## Aim of the task
Continue the discussion of resveratrol-induced apoptosis in MH7A cells, starting after its final sentence.

## Document section
-=-=-

In the enzymatic assay of caspase activity, resveratrol (100 μM) significantly activated caspase-3 and caspase-9, but no activation of caspase-8 was obtained (Fig. 6). Resveratrol-induced activation of caspase-3 and caspase-9 was inhibited by sirtinol (10 μM) (Fig. 6). Consequently, the results indicate that resveratrol activates caspase-9 and the effector caspase-3 in association with mitochondrial damage allowing cytochrome c release in a sirtuin-dependent manner, to induce MH7A cell apoptosis.

Fig. 6

Resveratrol activates caspase-3 and caspase-9 in a SIRT1-dependent manner. MH7A cells were treated with resveratrol (100 μM) in the absence and presence of sirtinol (10 μM) for 24 h in serum-free culture medium, and caspase activities were assayed. In the graph, each column represents the mean (±SEM) ratio against basal levels (caspase activities for cells untreated with any drug) (n = 4–6). P values, unpaired t-test. NS not significant

Discussion

In the present study, resveratrol reduced the viability of MH7A cells, a human rheumatoid arthritis synovial cell line. Resveratrol increased TUNEL-positive cells and stimulated H2A.X phosphorylation, which confirms resveratrol-induced MH7A cell apoptosis. Resveratrol disrupted mitochondrial membrane potentials in MH7A cells, stimulated cytochrome c release from the mitochondria into the cytosol, and activated caspase-3 and caspase-9. For a mitochondria-mediated apoptotic pathway, damaged mitochondria releases apoptosis-related proteins such as cytochrome c, apoptosis-inducing factor (AIF), Smac/DIABLO, Omi/HtrA2, and endonuclease G into the cytosol, and released cytochrome c activates caspase-3 by forming an apoptosome complex together with apoptosis proteases activating factor-1 (Apaf-1) and caspase-9 [14]. Resveratrol, accordingly, appears to induce MH7A cell apoptosis by activating caspase-9 and the effector caspase-3 in concert with mitochondrial disruption allowing cytochrome c release from the mitochondria into the cytosol.

-=-=-

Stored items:
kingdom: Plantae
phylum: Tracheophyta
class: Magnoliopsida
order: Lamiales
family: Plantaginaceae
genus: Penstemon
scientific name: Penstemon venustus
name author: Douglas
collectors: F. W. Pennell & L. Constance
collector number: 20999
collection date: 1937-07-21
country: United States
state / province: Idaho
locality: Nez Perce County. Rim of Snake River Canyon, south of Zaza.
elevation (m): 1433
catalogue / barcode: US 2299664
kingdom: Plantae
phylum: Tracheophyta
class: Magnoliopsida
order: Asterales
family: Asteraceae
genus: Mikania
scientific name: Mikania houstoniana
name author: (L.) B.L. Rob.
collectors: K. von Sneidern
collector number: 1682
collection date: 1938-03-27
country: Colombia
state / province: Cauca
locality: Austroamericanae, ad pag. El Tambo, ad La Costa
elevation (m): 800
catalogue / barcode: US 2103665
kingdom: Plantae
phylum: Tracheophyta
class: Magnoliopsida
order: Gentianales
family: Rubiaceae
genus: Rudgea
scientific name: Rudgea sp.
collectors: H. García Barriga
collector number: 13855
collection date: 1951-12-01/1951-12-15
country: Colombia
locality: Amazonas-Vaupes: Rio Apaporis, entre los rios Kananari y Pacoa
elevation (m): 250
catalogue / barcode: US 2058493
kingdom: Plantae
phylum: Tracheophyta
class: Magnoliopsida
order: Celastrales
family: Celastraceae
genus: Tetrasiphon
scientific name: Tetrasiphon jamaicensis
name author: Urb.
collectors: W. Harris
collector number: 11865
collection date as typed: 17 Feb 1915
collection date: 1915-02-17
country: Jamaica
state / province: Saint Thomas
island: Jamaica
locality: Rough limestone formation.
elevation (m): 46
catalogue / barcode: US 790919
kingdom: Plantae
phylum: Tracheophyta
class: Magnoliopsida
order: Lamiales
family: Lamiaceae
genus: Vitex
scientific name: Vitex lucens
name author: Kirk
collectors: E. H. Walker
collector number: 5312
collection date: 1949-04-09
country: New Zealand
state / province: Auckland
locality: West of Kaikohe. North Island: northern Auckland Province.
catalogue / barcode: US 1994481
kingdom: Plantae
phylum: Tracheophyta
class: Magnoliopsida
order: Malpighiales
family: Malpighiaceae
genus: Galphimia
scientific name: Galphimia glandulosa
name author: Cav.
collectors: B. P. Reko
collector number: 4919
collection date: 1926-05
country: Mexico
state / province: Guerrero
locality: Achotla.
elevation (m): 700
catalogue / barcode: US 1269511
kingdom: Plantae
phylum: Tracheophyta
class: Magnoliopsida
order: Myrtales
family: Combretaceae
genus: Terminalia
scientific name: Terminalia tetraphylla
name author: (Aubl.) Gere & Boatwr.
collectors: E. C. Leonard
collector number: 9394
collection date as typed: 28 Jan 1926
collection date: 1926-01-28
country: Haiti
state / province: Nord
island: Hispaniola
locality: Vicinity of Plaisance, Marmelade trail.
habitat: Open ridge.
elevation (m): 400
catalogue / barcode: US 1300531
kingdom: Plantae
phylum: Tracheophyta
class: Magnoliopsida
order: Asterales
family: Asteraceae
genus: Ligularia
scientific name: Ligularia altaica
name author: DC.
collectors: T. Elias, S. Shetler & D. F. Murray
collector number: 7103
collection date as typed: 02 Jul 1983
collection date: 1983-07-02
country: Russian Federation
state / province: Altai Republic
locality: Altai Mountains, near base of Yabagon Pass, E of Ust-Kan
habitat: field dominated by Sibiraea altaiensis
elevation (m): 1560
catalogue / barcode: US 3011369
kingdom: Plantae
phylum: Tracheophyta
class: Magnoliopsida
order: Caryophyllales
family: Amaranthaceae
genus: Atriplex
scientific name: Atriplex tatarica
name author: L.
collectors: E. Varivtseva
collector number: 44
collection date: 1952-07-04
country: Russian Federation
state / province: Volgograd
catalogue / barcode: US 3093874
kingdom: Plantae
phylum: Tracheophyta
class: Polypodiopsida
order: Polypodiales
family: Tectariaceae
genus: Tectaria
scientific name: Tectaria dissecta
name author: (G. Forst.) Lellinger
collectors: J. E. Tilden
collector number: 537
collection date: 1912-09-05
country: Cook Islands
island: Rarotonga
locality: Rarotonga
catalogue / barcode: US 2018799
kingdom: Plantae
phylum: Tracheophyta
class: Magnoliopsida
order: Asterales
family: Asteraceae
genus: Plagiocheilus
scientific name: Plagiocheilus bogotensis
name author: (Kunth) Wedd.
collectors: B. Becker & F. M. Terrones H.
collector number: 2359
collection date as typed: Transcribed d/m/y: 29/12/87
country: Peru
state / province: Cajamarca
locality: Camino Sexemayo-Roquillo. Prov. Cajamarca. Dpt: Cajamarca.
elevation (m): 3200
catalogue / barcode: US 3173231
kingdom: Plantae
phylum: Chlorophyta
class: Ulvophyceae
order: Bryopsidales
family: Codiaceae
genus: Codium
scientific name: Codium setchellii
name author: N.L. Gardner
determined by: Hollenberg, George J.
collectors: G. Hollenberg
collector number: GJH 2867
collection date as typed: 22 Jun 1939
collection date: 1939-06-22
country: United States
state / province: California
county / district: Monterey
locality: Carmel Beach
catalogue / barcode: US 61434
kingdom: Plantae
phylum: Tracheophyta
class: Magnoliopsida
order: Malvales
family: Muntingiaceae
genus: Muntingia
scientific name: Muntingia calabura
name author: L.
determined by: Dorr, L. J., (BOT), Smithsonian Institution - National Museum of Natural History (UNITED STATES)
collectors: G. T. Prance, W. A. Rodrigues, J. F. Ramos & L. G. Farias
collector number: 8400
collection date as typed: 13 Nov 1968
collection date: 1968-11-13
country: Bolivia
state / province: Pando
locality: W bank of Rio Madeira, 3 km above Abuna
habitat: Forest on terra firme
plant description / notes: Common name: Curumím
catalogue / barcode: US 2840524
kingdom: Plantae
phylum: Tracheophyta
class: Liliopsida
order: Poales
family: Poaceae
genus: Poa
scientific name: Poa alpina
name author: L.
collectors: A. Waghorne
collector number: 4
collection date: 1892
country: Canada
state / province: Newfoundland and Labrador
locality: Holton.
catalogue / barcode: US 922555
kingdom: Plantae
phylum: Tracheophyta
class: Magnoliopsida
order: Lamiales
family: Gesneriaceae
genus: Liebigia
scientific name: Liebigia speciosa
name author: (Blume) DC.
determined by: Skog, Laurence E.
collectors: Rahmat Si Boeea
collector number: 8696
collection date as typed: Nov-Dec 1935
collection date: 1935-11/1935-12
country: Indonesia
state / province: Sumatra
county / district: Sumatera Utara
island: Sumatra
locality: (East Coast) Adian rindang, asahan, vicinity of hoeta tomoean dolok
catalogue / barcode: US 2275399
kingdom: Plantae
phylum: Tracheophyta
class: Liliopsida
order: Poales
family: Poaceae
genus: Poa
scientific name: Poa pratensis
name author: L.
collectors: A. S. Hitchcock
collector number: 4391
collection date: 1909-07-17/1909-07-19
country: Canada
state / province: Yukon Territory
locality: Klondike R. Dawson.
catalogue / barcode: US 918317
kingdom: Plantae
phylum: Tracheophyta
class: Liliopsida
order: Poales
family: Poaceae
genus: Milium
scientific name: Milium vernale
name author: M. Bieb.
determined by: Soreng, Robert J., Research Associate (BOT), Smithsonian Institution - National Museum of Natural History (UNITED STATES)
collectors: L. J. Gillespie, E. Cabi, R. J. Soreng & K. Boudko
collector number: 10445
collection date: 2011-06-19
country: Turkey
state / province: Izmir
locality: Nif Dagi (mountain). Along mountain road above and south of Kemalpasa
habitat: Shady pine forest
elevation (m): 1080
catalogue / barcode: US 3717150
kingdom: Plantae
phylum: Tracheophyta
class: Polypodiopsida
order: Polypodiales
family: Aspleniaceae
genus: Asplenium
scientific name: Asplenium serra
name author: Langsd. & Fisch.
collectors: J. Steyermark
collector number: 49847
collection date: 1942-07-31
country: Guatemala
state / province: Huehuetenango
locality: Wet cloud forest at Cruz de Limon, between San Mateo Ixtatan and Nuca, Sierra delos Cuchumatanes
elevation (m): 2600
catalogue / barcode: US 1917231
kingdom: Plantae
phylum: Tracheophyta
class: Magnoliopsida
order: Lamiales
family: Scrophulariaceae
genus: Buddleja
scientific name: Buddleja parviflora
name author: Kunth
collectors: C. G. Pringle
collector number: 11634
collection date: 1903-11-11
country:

-=-=-

## Answer space
Amazingly, resveratrol upregulated the expression of the sirtuin 1 mRNA in MH7A cells, and resveratrol-induced MH7A cell death, mitochondrial damage, and caspase-3/-9 activation were prevented by a sirtuin 1 inhibitor. This confirms that sirtuin 1 plays a critical role in resveratrol-induced MH7A cell apoptosis. Sirtuin 1 may regulate apoptosis-related gene transcription mediated by FOXO or NF-κB [16, 17]. The Bcl-2 family keeps mitochondrial integrity and controls release of mitochondrial proteins such as cytochrome c from the mitochondria. In the present study, resveratrol downregulated the expression of the Bcl-XL mRNA in MH7A cells, although expression of mRNAs for Bcl-2, Bax, Bad, and Bak was not affected. This, taken together with the finding that resveratrol-induced MH7A cell death was attenuated by an HDAC inhibitor, raises the possibility that resveratrol perturbs mitochondrial membrane potentials by downregulating Bcl-XL gene transcription in a sirtuin 1-dependent manner, followed by mitochondrial apoptotic events.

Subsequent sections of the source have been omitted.